-- Opening Marker --

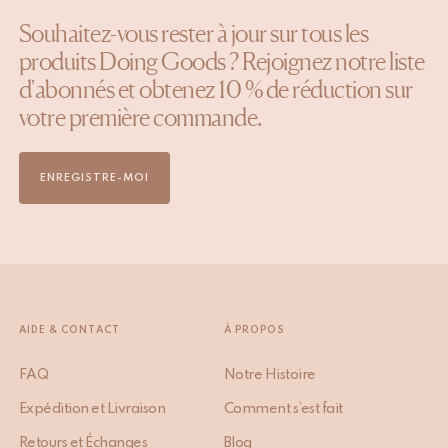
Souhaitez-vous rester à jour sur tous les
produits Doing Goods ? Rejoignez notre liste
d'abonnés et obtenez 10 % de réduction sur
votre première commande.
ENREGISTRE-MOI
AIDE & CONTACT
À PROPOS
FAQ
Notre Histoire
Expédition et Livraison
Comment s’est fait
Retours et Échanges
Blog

-- Closing Marker --
-- Opening Marker --

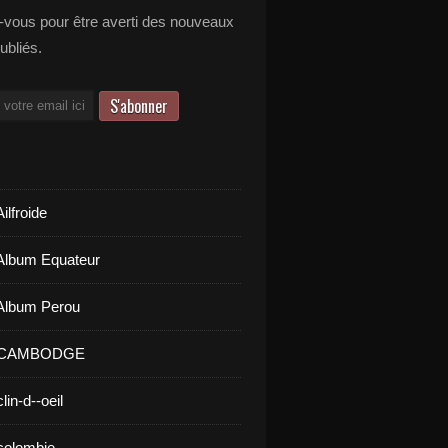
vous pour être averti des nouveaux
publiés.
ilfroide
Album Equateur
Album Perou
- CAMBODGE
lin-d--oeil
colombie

-- Closing Marker --

**Task goal:**
State how many lines in the entries above contain the string "vous", treating uppercase and lowercase letters as distinct. Reply with the number alone.

**Expected answer:**
2